Despite Jean Calas's claiming that his son died by suicide, and the testimony of Jeanne Viguière, Calas's Catholic governess, the parlement (regional court) of Toulouse held that Jean Calas had murdered his son. And on 9 March 1762, the court sentenced him to be broken on the wheel - judicially executed.

The same sentence subjected Calas to death by torture. The government stretched his arms and legs until they were pulled out of their sockets. 17 L of water was poured down his throat. He was tied to a cross in the cathedral square, on which each of his limbs was broken twice by an iron bar. Yet even under this torture, Calas continued to declare his innocence. On 10 March, at the age of 64, Jean Calas died on the wheel, while still firmly declaring his innocence.

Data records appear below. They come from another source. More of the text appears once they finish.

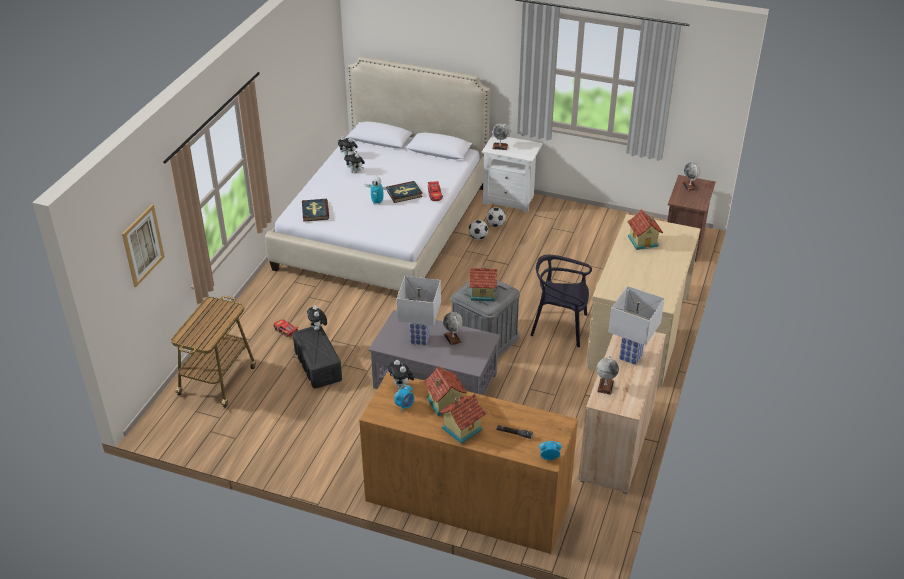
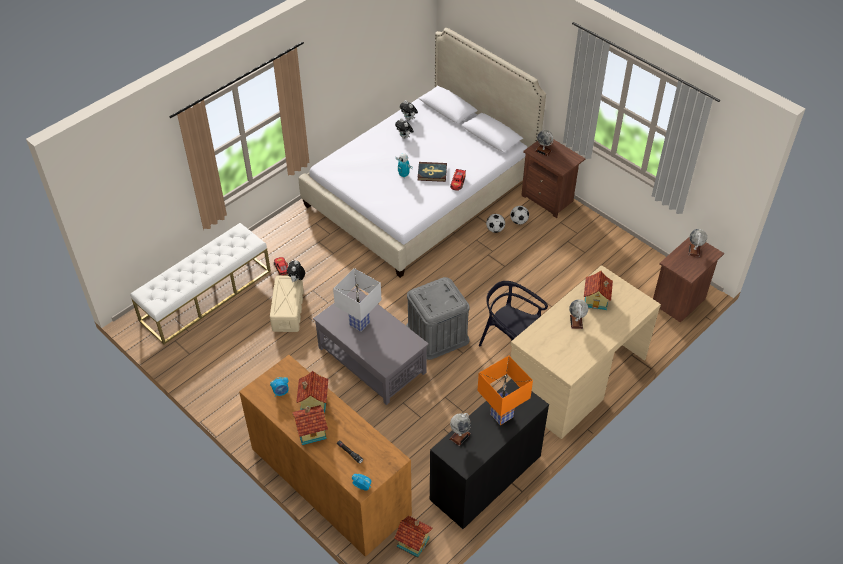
camera: 25 degrees right, 10 degrees up
picture [122,204,165,287] -> none
cart [171,296,256,408] -> white bench [130,223,271,344]
black storage box [293,325,342,389] -> beige storage box [270,276,304,332]
book [302,199,329,222] -> none
plush toy [388,360,414,389] -> none
globe [443,312,463,345] -> globe moved to [569,299,588,329]
toy house [469,265,498,301] -> toy house moved to [394,516,433,557]
white nightstand [482,135,543,213] -> brown nightstand [521,140,585,218]
beige cabinet [578,332,666,494] -> black cabinet [430,379,549,529]
white table lamp [609,286,665,365] -> orange table lamp [477,355,533,425]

===Posthumous exoneration===
French philosopher Voltaire was contacted about the case, and after initial suspicions that Calas was guilty of anti-Catholic fanaticism were dispelled by his investigations, he began a campaign to get Calas's sentence overturned, claiming that Marc-Antoine had committed suicide because of gambling debts and not being able to finish his university studies due to his denomination.

Voltaire's efforts were successful, and King Louis XV received the family and had the sentence annulled in 1764. The king fired the chief magistrate of Toulouse, the Capitoul, the trial was done over, and in 1765 Jean Calas posthumously was exonerated on a "vice de procédure", not on the original charges, with the family paid 36,000 livres by the king in compensation. Voltaire, an outspoken critic of the Catholic church, cited the instance as an example of the church's severity in his 1763 work Treatise on Tolerance.